The term of imprisonment for a Level A1 DWI may be suspended only if a condition of special probation is imposed to require the defendant to serve a term of imprisonment of at least 120 days. Note that this term of special probation imprisonment is significantly shorter than the mandatory minimum active term of 12 months. In this respect, Level A1 punishment departs from the sentencing requirements for other levels of impaired driving for which the mandatory minimum term of imprisonment matches the minimum term of imprisonment required as a condition of special probation. If a Level A1 defendant is placed on probation, the judge must require the defendant to abstain from alcohol for at least 120 days and may require abstinence verified by CAM for the entire term of probation. As is the case for probationary sentences imposed for other levels of DWI, the judge must require as a condition of probation for a Level A1 sentence that the defendant obtain a substance abuse assessment and the education or treatment required by G.S. 20-17.6. Upon conviction of Level A1 impaired driving, the defendant’s driver’s license is permanently revoked pursuant to amended G.S. 20-19(e).

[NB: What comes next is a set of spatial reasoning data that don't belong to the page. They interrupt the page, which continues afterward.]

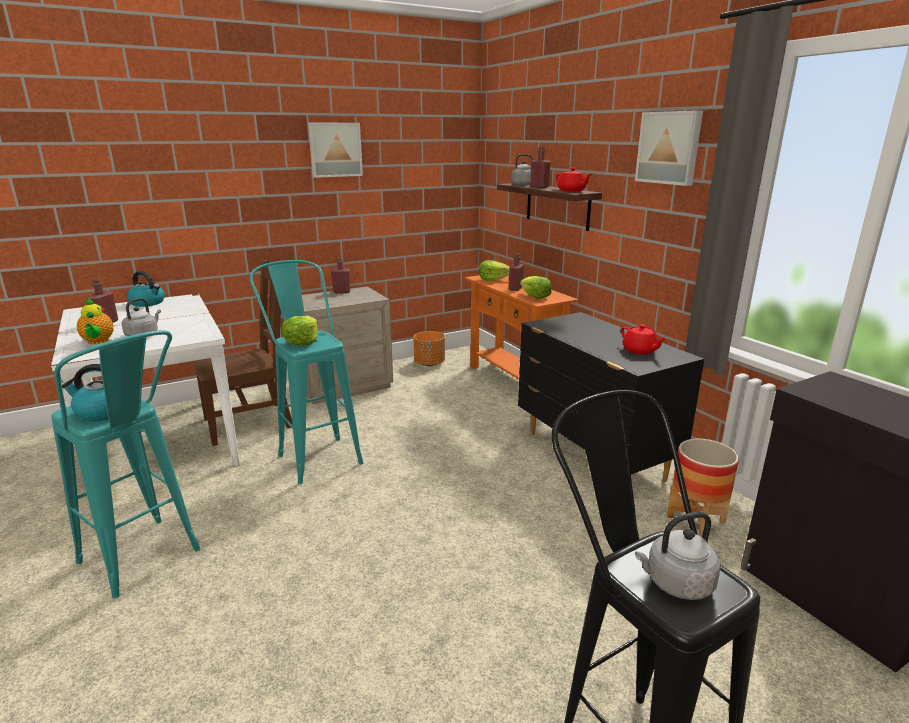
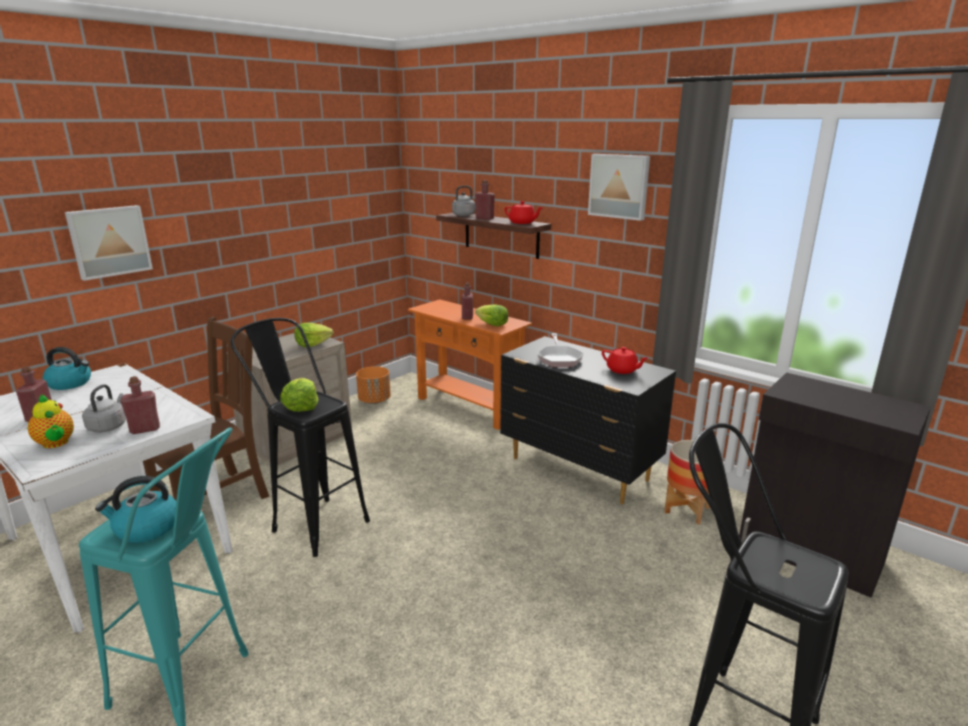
camera: 20 degrees left, 0 degrees up
(315, 454) = (312, 521): turquoise stool -> black stool
(335, 149) = (262, 187): picture -> picture (109, 241)
(341, 292) = (284, 339): red bottle -> red bottle (145, 429)
(493, 279) = (437, 309): lettuce -> lettuce (312, 344)
(578, 332) = (559, 359): none -> frying pan
(676, 584) = (791, 572): grey kettle -> none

Though a license permanently revoked under G.S. 20-19(e) may, under certain circumstances, be conditionally restored after it has been revoked for three years, a person whose license was revoked for conviction of Level A1 DWI must, in addition to meeting other conditions, have ignition interlock in order to have his or her license restored.

Laura’s Law affects other types of DWI sentencing as well. The act increases from 60 days to the term of probation the maximum period for which abstinence and CAM may be required of defendants sentenced for Level 1 or Level 2 DWIs. The act repeals G.S. 20-179(h1)(h2), which formerly prohibited a court from requiring CAM if it determined the defendant “should not be required to pay the costs” of CAM and the local government entity responsible for the incarceration of the defendant was unwilling to pay for CAM.

The act further sanctions CAM by amending G.S. 15A-534(i) to authorize abstinence from alcohol and CAM as a pretrial release condition for a defendant charged with an offense involving impaired driving who has been convicted of an offense involving impaired driving within seven years of the offense for which the defendant is being placed on pretrial release.

Laura’s Law also enacts new G.S. 7A-304(a)(10), which requires that a defendant sentenced pursuant to G.S. 20-179 pay, in addition to other applicable costs, a fee of $100.

As Jeff noted earlier this week, we’re fortunate to have such wonderful colleagues at the School of Government. Two of those folks, Jamie Markham and Alyson Grine, deserve special mention here for sharing their thoughts on Laura’s Law, which have informed and improved this post.